Endlich traurig
Endlich traurig
Sie waren wieder in Hochform. Sie haben geredet und gelacht, obwohl es nichts zu reden und zu lachen gab. Sie waren wieder gut drauf, weil sie erzählen konnten, ihrem Vakuum eine Gestalt geben konnten. Es erforderte kein aktives Zuhören um herauszufinden, welche Last sie mit sich herumtrugen. Allein dadurch, dass sie redeten, entlarvten sie sich als von ihrer Bedeutungslosigkeit gekränkt. Die Geschichten waren alle alt, es gab nichts Neues. Auch hätte jeder die Geschichten der jeweiligen anderen erzählen können, so allgemein bekannt waren sie schon, aber es wurde gelacht, als ob altbekannte Pointen nie an ihrer Wirkung verlieren würden. Unter ihnen war der erste Vorsitzende des Vereins, der eine leichte Arroganz an den Tag legte, entstanden als Kompensationsmöglichkeit seiner ihn klein machenden Arbeit. 60 Jahre alt und mit sich selbst nicht im Reinen und die sich leider Freunde nennenden anderen lehnten seine Arroganz ab, lehnten dadurch ihn ab und begegneten ihm mit Feindseligkeit.

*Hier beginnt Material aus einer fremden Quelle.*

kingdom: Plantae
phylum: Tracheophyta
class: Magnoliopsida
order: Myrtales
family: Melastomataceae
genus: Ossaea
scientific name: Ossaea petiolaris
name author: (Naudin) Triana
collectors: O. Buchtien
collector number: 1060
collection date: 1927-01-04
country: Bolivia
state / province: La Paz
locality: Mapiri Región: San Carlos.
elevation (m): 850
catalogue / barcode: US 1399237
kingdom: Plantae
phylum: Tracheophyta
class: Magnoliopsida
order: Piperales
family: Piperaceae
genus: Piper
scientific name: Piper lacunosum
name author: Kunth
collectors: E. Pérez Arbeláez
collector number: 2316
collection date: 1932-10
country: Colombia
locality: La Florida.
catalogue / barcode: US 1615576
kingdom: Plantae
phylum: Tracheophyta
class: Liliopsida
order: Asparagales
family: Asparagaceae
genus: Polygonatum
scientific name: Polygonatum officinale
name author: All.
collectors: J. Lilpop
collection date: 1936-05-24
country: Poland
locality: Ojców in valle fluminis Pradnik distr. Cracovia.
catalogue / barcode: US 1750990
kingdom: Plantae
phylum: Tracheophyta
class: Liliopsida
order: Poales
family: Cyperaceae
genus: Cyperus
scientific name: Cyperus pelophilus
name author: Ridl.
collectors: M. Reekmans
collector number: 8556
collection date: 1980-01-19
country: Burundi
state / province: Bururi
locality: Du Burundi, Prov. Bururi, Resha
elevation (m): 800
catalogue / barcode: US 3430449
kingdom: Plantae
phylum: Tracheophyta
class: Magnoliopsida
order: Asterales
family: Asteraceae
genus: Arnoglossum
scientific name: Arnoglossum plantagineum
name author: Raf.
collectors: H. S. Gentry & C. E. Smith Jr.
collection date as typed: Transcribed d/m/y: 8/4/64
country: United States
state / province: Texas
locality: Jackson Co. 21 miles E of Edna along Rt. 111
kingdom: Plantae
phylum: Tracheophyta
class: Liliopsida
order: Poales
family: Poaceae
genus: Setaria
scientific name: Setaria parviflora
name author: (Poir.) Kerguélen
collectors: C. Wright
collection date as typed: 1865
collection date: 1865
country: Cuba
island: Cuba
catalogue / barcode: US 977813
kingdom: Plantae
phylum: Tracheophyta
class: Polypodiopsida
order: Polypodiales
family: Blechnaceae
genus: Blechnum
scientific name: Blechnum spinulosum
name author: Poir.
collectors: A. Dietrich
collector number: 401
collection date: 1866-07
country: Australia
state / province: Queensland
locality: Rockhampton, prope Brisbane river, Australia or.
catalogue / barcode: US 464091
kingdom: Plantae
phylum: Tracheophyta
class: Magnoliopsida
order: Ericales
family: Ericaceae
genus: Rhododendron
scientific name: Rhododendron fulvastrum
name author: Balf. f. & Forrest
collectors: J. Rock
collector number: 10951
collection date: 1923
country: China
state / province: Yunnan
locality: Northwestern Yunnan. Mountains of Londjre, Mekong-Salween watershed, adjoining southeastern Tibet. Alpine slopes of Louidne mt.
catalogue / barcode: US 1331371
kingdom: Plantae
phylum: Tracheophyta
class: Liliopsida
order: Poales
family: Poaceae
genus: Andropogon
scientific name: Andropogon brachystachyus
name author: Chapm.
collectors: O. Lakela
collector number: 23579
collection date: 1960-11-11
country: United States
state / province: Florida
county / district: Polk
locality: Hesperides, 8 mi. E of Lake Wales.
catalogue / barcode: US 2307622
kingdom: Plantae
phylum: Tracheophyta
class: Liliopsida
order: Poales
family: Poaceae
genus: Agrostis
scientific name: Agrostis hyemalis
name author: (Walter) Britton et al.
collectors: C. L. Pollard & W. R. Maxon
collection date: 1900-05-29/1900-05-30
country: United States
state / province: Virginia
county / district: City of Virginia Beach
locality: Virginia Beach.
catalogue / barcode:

Unfähig zu lieben, mit sich selbst nicht im Reinen, auf der Zielgeraden ihres Lebens. Sie waren wieder in Hochform, haben alles in die Runde gebracht, was sie nur konnten, um den anderen Freude zu machen und das war so gut wie nichts. Versteckt hinter ihrer Mauer, nur lächelnd mit ihrem Mund ohne die Augen, nicht mehr wollend, Fragen zu stellen, äußerlich aufrecht, innerlich gekrümmt, aüßerlich die Brust raus, innerlich die Brust zerreißend, äußerlich trocken, innerlich triefend. Auf dem Weg nach Hause vergoss ich für jeden von ihnen ein paar Tränen, die sie selbst nicht mehr in der Lage sind, fließen zu lassen und an deren Stelle sie als Ersatz ihre Geselligkeit haben. Ich kam zu Hause an, es war keiner da. Ich zog meine Klamotten aus, machte den Ventilator an, setzte mich entkleidet auf das Sofa und dimmte das Licht. Es war still und die Luft strömte angenehm über meinen Körper und es tat gut und ich seufzte und weinte noch etwas und es tat gut. Endlich wieder mal allein, endlich wieder mal traurig. Der Luftzug des Ventilators trocknete mein Gesicht. Ich machte ihn aus und legte mich wieder auf das Sofa um zu schlafen. Es war etwas unbequem, aber ich rollte mich zusammen, umklammerte mich selbst mit meinen Armen und fühlte mich wohl, mit mir im Reinen, mit tränengereinigter Seele, versöhnt mit meiner eigenen Bedeutungslosigkeit und Nichtigkeit und ruhig. Ich war wieder in Hochform.